TASK GOAL
Reproduce the article below on Tiger Woods and troubled brands in full, word for word, keeping every line and punctuation mark unchanged.

SOURCE PASSAGE
Don’t miss the latest developments in business and finance.

Tiger Woods is back, and that's good news for other troubled brands

From Boeing to Oscar Mayer, the lesson is clear: It's almost always better to rebuild a brand than start anew

tiger woods
Nike has reaped the dividends of having stuck by Tiger Woods, who recently notched his first major golf victory since 2008 | Photo: Reuters
John D Stoll | WSJ
6 min read Last Updated : Apr 21 2019 | 12:07 AM IST
Longtime airplane executive Alan Mulally took the wheel at Ford Motor Co. in 2006 asking the type of questions you’d expect from an outsider. Among the most pressing: Whatever happened to that aerodynamic family sedan named the Taurus?

The Taurus reinvigorated Ford in the 1980s but was killed after a botched redesign relegated it to rental-car status. In its place came the Five Hundred, a bulbous automobile as unloved as it was unknown. Mr. Mulally wanted Five Hundreds renamed Taurus and charged engineers with a necessary overhaul.

If Mr. Mullaly’s hunch that it’s bad business to discard a brand that cost decades and millions of dollars to build seems sound, that’s because it almost always is. Unless you’re U.K.-based Marks & Spencer , which had to change its “Isis” perfume to “Aqua,” or a search engine called “David and Jerry’s Guide to the World Wide Web” (appropriately renamed Yahoo!), branding experts say dance with the one that brung ya.

This is tough advice to follow when a product misstep or corporate scandal threatens to obliterate your prom date. Lululemon Athletica Inc. made yoga pants popular, but that didn’t stop questions about whether the brand could withstand its see-through leggings problem. Chipotle Mexican Grill Inc. is a fast-casual dining pioneer, but many wondered if E. coli outbreaks would kill demand for foil-wrapped burritos.

Stock prices swooned, public outrage swelled. As of 2019, however, those two brands are back, and their stocks are near their all-time highs.

COLLECTED MATERIAL
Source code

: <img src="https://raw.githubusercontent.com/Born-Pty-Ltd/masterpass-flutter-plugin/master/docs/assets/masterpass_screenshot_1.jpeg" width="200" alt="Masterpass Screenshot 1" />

SOLUTION TO THIS TASK
Don’t miss the latest developments in business and finance.

Tiger Woods is back, and that's good news for other troubled brands

From Boeing to Oscar Mayer, the lesson is clear: It's almost always better to rebuild a brand than start anew

tiger woods
Nike has reaped the dividends of having stuck by Tiger Woods, who recently notched his first major golf victory since 2008 | Photo: Reuters
John D Stoll | WSJ
6 min read Last Updated : Apr 21 2019 | 12:07 AM IST
Longtime airplane executive Alan Mulally took the wheel at Ford Motor Co. in 2006 asking the type of questions you’d expect from an outsider. Among the most pressing: Whatever happened to that aerodynamic family sedan named the Taurus?

The Taurus reinvigorated Ford in the 1980s but was killed after a botched redesign relegated it to rental-car status. In its place came the Five Hundred, a bulbous automobile as unloved as it was unknown. Mr. Mulally wanted Five Hundreds renamed Taurus and charged engineers with a necessary overhaul.

If Mr. Mullaly’s hunch that it’s bad business to discard a brand that cost decades and millions of dollars to build seems sound, that’s because it almost always is. Unless you’re U.K.-based Marks & Spencer , which had to change its “Isis” perfume to “Aqua,” or a search engine called “David and Jerry’s Guide to the World Wide Web” (appropriately renamed Yahoo!), branding experts say dance with the one that brung ya.

This is tough advice to follow when a product misstep or corporate scandal threatens to obliterate your prom date. Lululemon Athletica Inc. made yoga pants popular, but that didn’t stop questions about whether the brand could withstand its see-through leggings problem. Chipotle Mexican Grill Inc. is a fast-casual dining pioneer, but many wondered if E. coli outbreaks would kill demand for foil-wrapped burritos.

Stock prices swooned, public outrage swelled. As of 2019, however, those two brands are back, and their stocks are near their all-time highs.